Coffee is a popular beverage that is dark brown to black in color. It is made from ground coffee beans that are grown in over 70 countries around the world. Unroasted coffee is one of the most traded commodities in the world. Coffee has a stimulating effect on humans due to its caffeine content. There has been some concern of the effect of coffee consumption on people’s health and many people have chosen to make the switch to decaf coffee. Many women also choose to drink decaffeinated coffee whilst pregnant as studies have shown caffeine to have a detrimental effect on developing babies. So how is coffee decaffeinated?
The Decaffeination process
It is not only coffee that is commonly decaffeinated. Often substances such as cocoa and tealeaves are also decaffeinated to offer healthier alternatives. Decaffeinated beverages are not completely caffeine free and still retain approximately 1-2 % of caffeine.
There are a number of different processes that are used today to decaffeinate coffee. Nearly all of the methods require soaking or steaming of the coffee beans to separate the caffeine from the other chemicals found in the coffee that gives it its taste and texture.
The first step in the direct method is to steam the coffee beans for 30 minutes. The beans are then rinsed a number of times with dichloromethane or ethyl acetate for about 10 hours. The beans are then drained of the chemicals and steamed for another 10 hours to remove any leftover chemicals.
The beans are soaked in very hot water for several hours. The beans are removed and either dichloromethane or ethyl acetate is used to extract the caffeine from the water. Once this is done the water is recycled through the system with a new batch of beans. Eventually the level is reached where the water and beans have the same composition and are caffeine free without compromising taste and flavor.
Swiss water method
This method is by far the simplest form of decaffeination. This is a method that is done by local coffee roasters. Green, unroasted beans are soaked in hot water which releases the caffeine. Once all the caffeine and coffee solids are released into the water the beans are discarded and the water filtered through a carbon filter. The filter traps the caffeine whilst allowing the coffee solids to pass through. This solution called green coffee extract is added to a new batch of green beans. The caffeine diffuses from the new beans and the liquid is again passed through the filter to capture the caffeine. This process is repeated until the beans are caffeine free. The beans are dried and retain their flavor.

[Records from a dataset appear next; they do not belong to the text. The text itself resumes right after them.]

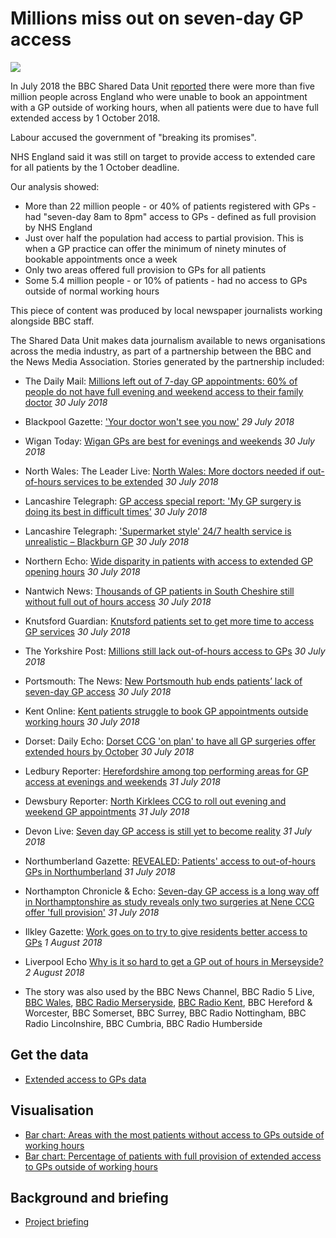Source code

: # Millions miss out on seven-day GP access

![](https://ichef.bbci.co.uk/news/624/cpsprodpb/7BBF/production/_102697613_chart-nogp_provision-isoyi-nc.png)

In July 2018 the BBC Shared Data Unit [reported](https://www.bbc.co.uk/news/uk-england-44938759) there were more than five million people across England who were unable to book an appointment with a GP outside of working hours, when all patients were due to have full extended access by 1 October 2018.

Labour accused the government of "breaking its promises".

NHS England said it was still on target to provide access to extended care for all patients by the 1 October deadline.

Our analysis showed:

- More than 22 million people - or 40% of patients registered with GPs - had "seven-day 8am to 8pm" access to GPs - defined as full provision by NHS England
- Just over half the population had access to partial provision. This is when a GP practice can offer the minimum of ninety minutes of bookable appointments once a week
- Only two areas offered full provision to GPs for all patients
- Some 5.4 million people - or 10% of patients - had no access to GPs outside of normal working hours

This piece of content was produced by local newspaper journalists working alongside BBC staff.

The Shared Data Unit makes data journalism available to news organisations across the media industry, as part of a partnership between the BBC and the News Media Association. Stories generated by the partnership included:

* The Daily Mail: [Millions left out of 7-day GP appointments: 60% of people do not have full evening and weekend access to their family doctor](http://www.dailymail.co.uk/health/article-6007397/Millions-not-evening-weekend-access-family-doctor.html) *30 July 2018*
* Blackpool Gazette: ['Your doctor won't see you now'](https://www.blackpoolgazette.co.uk/news/health/your-doctor-won-t-see-you-now-1-9275153) *29 July 2018*


* Wigan Today: [Wigan GPs are best for evenings and weekends](https://www.wigantoday.net/news/wigan-gps-are-best-for-evenings-and-weekends-1-92758410) *30 July 2018*
* North Wales: The Leader Live: [North Wales: More doctors needed if out-of-hours services to be extended](http://www.leaderlive.co.uk/news/16385999.north-wales-more-doctors-needed-if-out-of-hours-services-to-be-extended/) *30 July 2018*
* Lancashire Telegraph: [GP access special report: 'My GP surgery is doing its best in difficult times'](http://www.lancashiretelegraph.co.uk/news/16385460.gp-access-special-report-my-gp-surgery-is-doing-its-best-in-difficult-times/) *30 July 2018*
* Lancashire Telegraph: ['Supermarket style' 24/7 health service is unrealistic – Blackburn GP](http://www.lancashiretelegraph.co.uk/news/16385462.supermarket-style-247-health-service-is-unrealistic-blackburn-gp/) *30 July 2018*
* Northern Echo: [Wide disparity in patients with access to extended GP opening hours](http://www.thenorthernecho.co.uk/news/16384998.wide-disparity-in-patients-with-access-to-extended-gp-opening-hours/) *30 July 2018*
* Nantwich News: [Thousands of GP patients in South Cheshire still without full out of hours access](https://thenantwichnews.co.uk/2018/07/30/thousands-of-gp-patients-in-south-cheshire-still-without-full-out-of-hours-access/) *30 July 2018*
* Knutsford Guardian: [Knutsford patients set to get more time to access GP services](http://www.knutsfordguardian.co.uk/news/16385877.knutsford-patients-set-to-get-more-time-to-access-gp-services/) *30 July 2018*
* The Yorkshire Post: [Millions still lack out-of-hours access to GPs](https://www.yorkshirepost.co.uk/news/millions-still-lack-out-of-hours-access-to-gps-1-9274870) *30 July 2018*
* Portsmouth: The News: [New Portsmouth hub ends patients’ lack of seven-day GP access](https://www.portsmouth.co.uk/news/health/new-portsmouth-hub-ends-patients-lack-of-seven-day-gp-access-1-8583668) *30 July 2018*
* Kent Online: [Kent patients struggle to book GP appointments outside working hours](http://www.kentonline.co.uk/medway/news/when-you-get-an-answer-all-the-appointments-have-gone-187175/) *30 July 2018*
* Dorset: Daily Echo: [Dorset CCG 'on plan' to have all GP surgeries offer extended hours by October](http://www.bournemouthecho.co.uk/news/16385446.dorset-ccg-on-plan-to-have-all-gp-surgeries-offer-extended-hours-by-october/) *30 July 2018*
* Ledbury Reporter: [Herefordshire among top performing areas for GP access at evenings and weekends](http://www.ledburyreporter.co.uk/news/16388610.herefordshire-among-top-performing-areas-for-gp-access-at-evenings-and-weekends/) *31 July 2018*
* Dewsbury Reporter: [North Kirklees CCG to roll out evening and weekend GP appointments](https://www.dewsburyreporter.co.uk/news/north-kirklees-ccg-to-roll-out-evening-and-weekend-gp-appointments-1-9278226) *31 July 2018*
* Devon Live: [Seven day GP access is still yet to become reality](https://www.devonlive.com/news/devon-news/seven-day-gp-access-still-1844975) *31 July 2018*
* Northumberland Gazette: [REVEALED: Patients' access to out-of-hours GPs in Northumberland](https://www.northumberlandgazette.co.uk/news/health/revealed-patients-access-to-out-of-hours-gps-in-northumberland-1-9278538) *31 July 2018*
* Northampton Chronicle & Echo: [Seven-day GP access is a long way off in Northamptonshire as study reveals only two surgeries at Nene CCG offer 'full provision'](https://www.northamptonchron.co.uk/news/seven-day-gp-access-is-a-long-way-off-in-northamptonshire-as-study-reveals-only-two-surgeries-at-nene-ccg-offer-full-provision-1-8584600) *31 July 2018*
* Ilkley Gazette: [Work goes on to try to give residents better access to GPs](http://www.ilkleygazette.co.uk/news/16388004.work-goes-on-to-try-to-give-residents-better-access-to-gps/) *1 August 2018*
* Liverpool Echo [Why is it so hard to get a GP out of hours in Merseyside?](https://www.liverpoolecho.co.uk/news/liverpool-news/hard-gp-out-hours-merseyside-14978832) *2 August 2018*

* The story was also used by the BBC News Channel, BBC Radio 5 Live, [BBC Wales](https://www.bbc.co.uk/news/uk-wales-44982690), [BBC Radio Merseryside](https://drive.google.com/file/d/19j87oTXFIfz6J648osCQIfwQr-5SVlxi/view?usp=sharing), [BBC Radio Kent](https://drive.google.com/file/d/1b-WHWfa0X1prN8DPz-zGt7haxMUfbkIp/view?usp=sharing), BBC Hereford & Worcester, BBC Somerset, BBC Surrey, BBC Radio Nottingham, BBC Radio Lincolnshire, BBC Cumbria, BBC Radio Humberside


## Get the data

  * [Extended access to GPs data](https://docs.google.com/spreadsheets/d/1xk1_9ZeD1XWO20pcAGZbxlqj9gmBOe6LWmwOgfTTBCE/edit#gid=838396479)

## Visualisation

* [Bar chart: Areas with the most patients without access to GPs outside of working hours](https://ichef.bbci.co.uk/news/624/cpsprodpb/7BBF/production/_102697613_chart-nogp_provision-isoyi-nc.png)
* [Bar chart: Percentage of patients with full provision of extended access to GPs outside of working hours](https://ichef.bbci.co.uk/news/624/cpsprodpb/B0FD/production/_102690354_chart-full_provision_regions-xn7u2-nc.png)

## Background and briefing

* [Project briefing](https://docs.google.com/document/d/1_Uq6uJGg0O4WdRo7ZO-5WvHg2ecIfcnJHrjiL8U4u2M/edit#heading=h.z6ne0og04bp5)
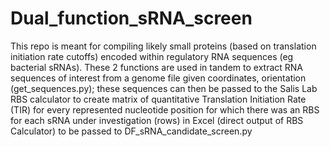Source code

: # Dual_function_sRNA_screen

This repo is meant for compiling likely small proteins (based on translation initiation rate cutoffs) encoded within regulatory RNA sequences (eg bacterial sRNAs). These 2 functions are used in tandem to extract RNA sequences of interest from a genome file given coordinates, orientation (get_sequences.py); 
these sequences can then be passed to the Salis Lab RBS calculator to create matrix of quantitative Translation Initiation Rate (TIR) for every represented nucleotide position for which there was an RBS for each sRNA under investigation (rows) in Excel (direct output of RBS Calculator) to be passed to DF_sRNA_candidate_screen.py
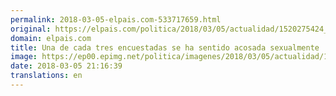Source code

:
 ```yaml
---
permalink: 2018-03-05-elpais.com-533717659.html
original: https://elpais.com/politica/2018/03/05/actualidad/1520275424_742470.html#?ref=rss&format=simple&link=link
domain: elpais.com
title: Una de cada tres encuestadas se ha sentido acosada sexualmente
image: https://ep00.epimg.net/politica/imagenes/2018/03/05/actualidad/1520275424_742470_1520275634_rrss_normal.jpg
date: 2018-03-05 21:16:39
translations: en
---
```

The green coffee beans are again soaked in hot water and a coffee solution which draws out the caffeine to the surface of the bean. The beans are put into another container where they are covered in coffee oils. They stay in the container at high temperature for several hours. The beans are then separated from the oils and dried. The caffeine is removed from the oil which is then used to decaffeinate another batch of beans.